7. Oruçlu kişi, bu cinsel ilişkisi nedeniyle günahkâr olmuş olmalı­dır. Yani bu işi yapan oruçlu, mükellef ve akıllı biri olmalıdır. Ama bu işi yapan oruçlu bir çocuk ise, kendisine kefaret gerekmez. Yine bu cüm­leden olarak seferî bir kişi, seferdeyken oruca niyet edip oruçlu olarak sabahlar da sonra cinsel ilişkide bulunarak orucunu bozarsa, sefer ruhsatı nedeniyle kendisine kefaret gerekmez.

8. Oruç tutan, orucunun sahîh olduğuna inanmış olmalıdır. Mese­lâ oruçlu bir kişi unutarak bir şey yer de bu nedenle orucunun bozuldu­ğunu zanneder, bundan sonra da kasıtlı olarak cinsel ilişkide bulunursa, orucu bozulup kaza etmesi gerekse bile kendisine kefaret gerekmez.

9. Cinsel ilişkiden sonra ve gün batınımdan önce oruçluya delilik isabet etmemiş olmalıdır.

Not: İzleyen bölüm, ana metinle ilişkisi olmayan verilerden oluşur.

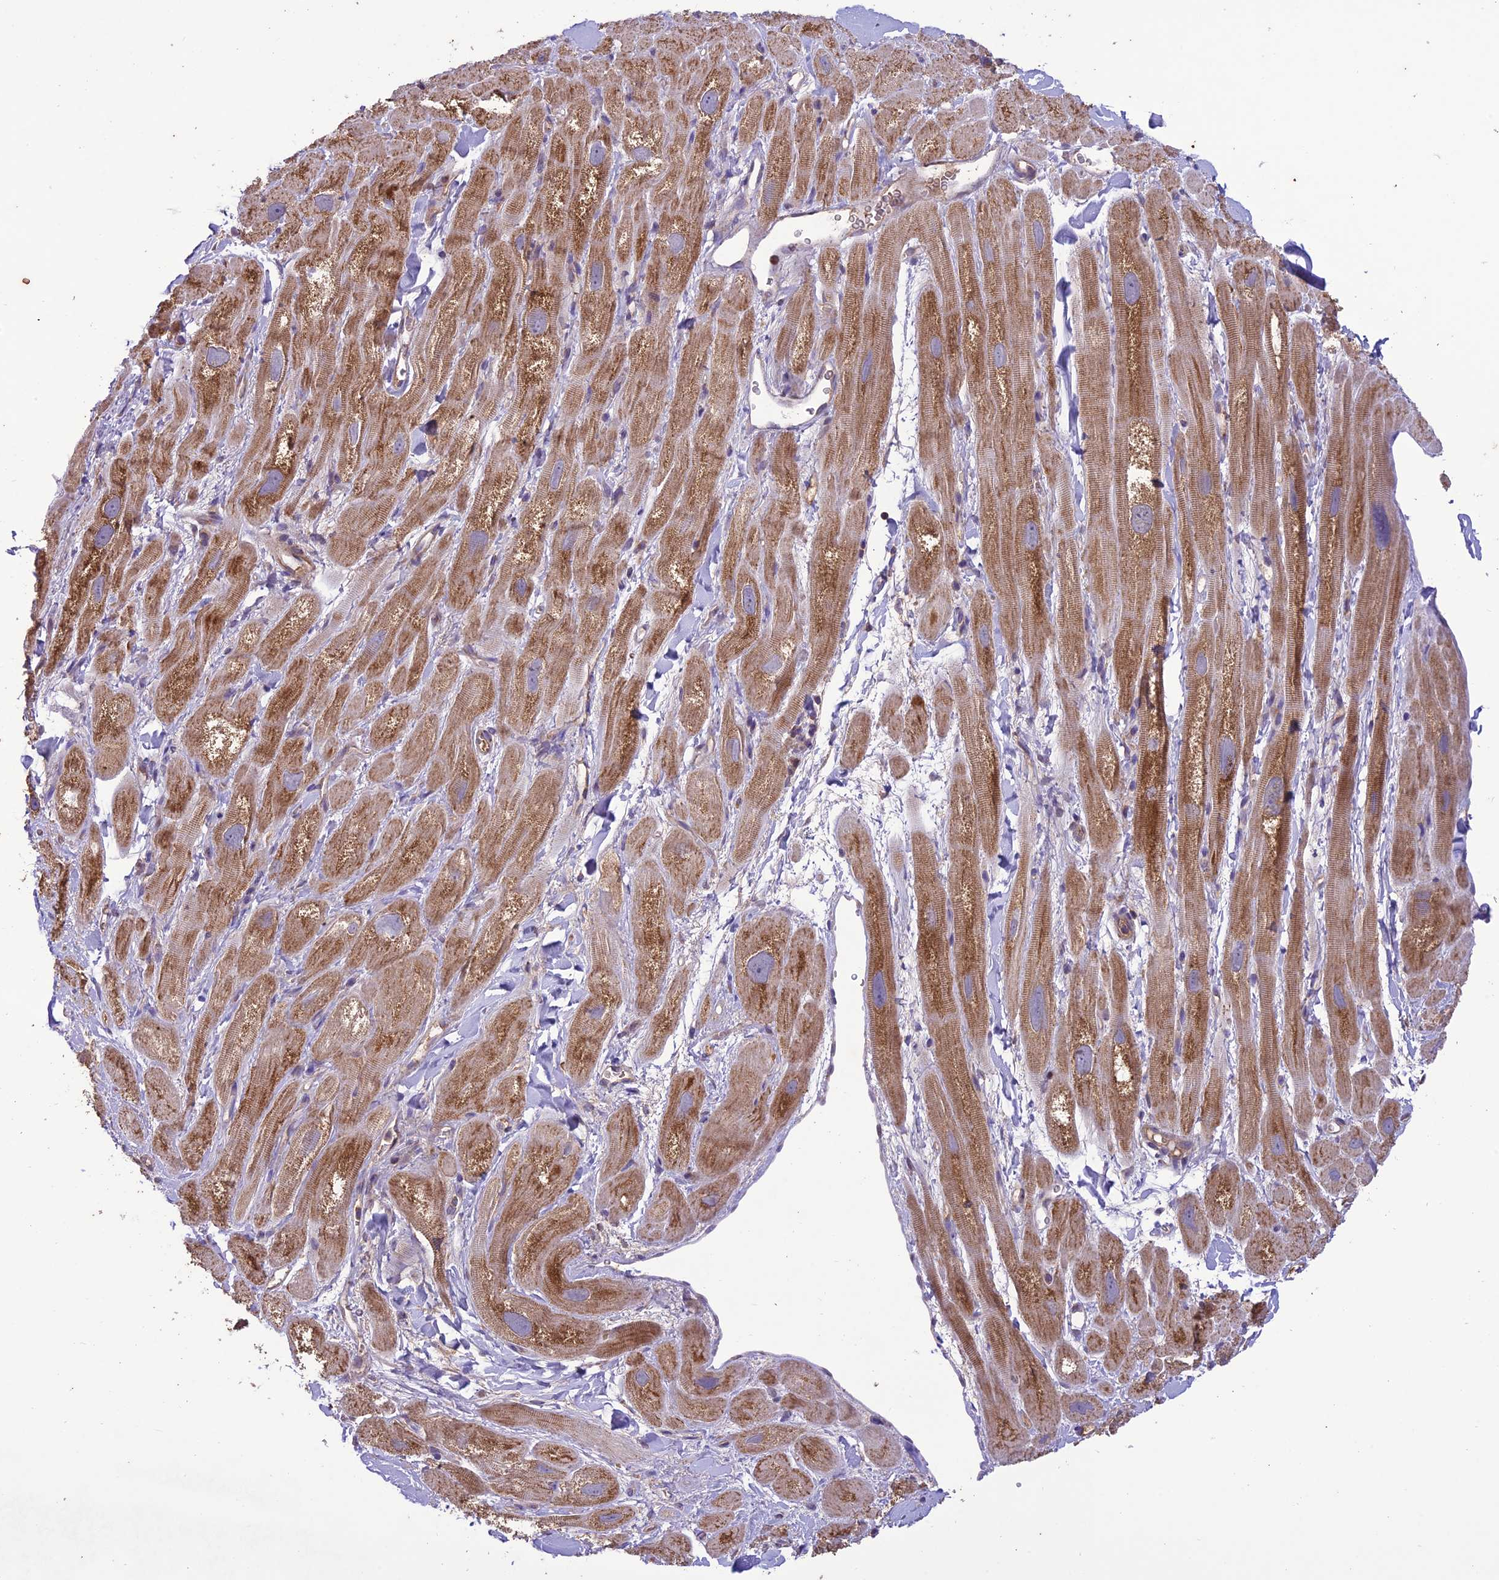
{"staining": {"intensity": "moderate", "quantity": ">75%", "location": "cytoplasmic/membranous"}, "tissue": "heart muscle", "cell_type": "Cardiomyocytes", "image_type": "normal", "snomed": [{"axis": "morphology", "description": "Normal tissue, NOS"}, {"axis": "topography", "description": "Heart"}], "caption": "Immunohistochemistry (DAB) staining of unremarkable heart muscle demonstrates moderate cytoplasmic/membranous protein staining in approximately >75% of cardiomyocytes. The staining is performed using DAB brown chromogen to label protein expression. The nuclei are counter-stained blue using hematoxylin.", "gene": "NDUFAF1", "patient": {"sex": "male", "age": 49}}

Bu süre içinde delilik isabet ederse kefaret ge­rekmez.

10. Bu ilişkiye oruçlu erkek önayak olmuş olmalıdır. Ama diyelim ki uyuyan erkeğin üstüne hanımı çıkar ve cinsel ilişkide bulunursa, erkeğe kefaret gerekmez. Ama kadını bu işe erkek teşvik etmişse, erkeğe kefaret vâcib olur.

11. Yanılmış olmamalıdır. Fecrin henüz doğmadığını veya güneşin battığım sanarak cinsel ilişkide bulunur da, sonra fecrin doğduğu veya güneşin henüz batmadığı açığa çıkarsa kendisine kefaret vâcib olmaz. Ama yine de bundan sonra oruçlu gibi yeme-içme ve cinsel ilişki gibi şeylerden uzak durması ve bu günü de kaza etmesi gerekir.

12. Cinsel ilişki en azından penisin sünnet yeri veya sünnet yeri kesik olan penisin geri kalan kısmından bu kadarı karşıdaki kişinin tenâsül organına girdirilmiş olmalıdır. Penisin bu kadarı girdirilmez veya be­lirtilen bu miktarın bir kısmı girdirilirse oruç bozulmaz. Bu durumda me-nî akarsa sadece kaza gerekir. Yine de orucunun geri kalan kısmında oruçlu gibi davranılmalıdır. Aksi takdirde günaha girilir.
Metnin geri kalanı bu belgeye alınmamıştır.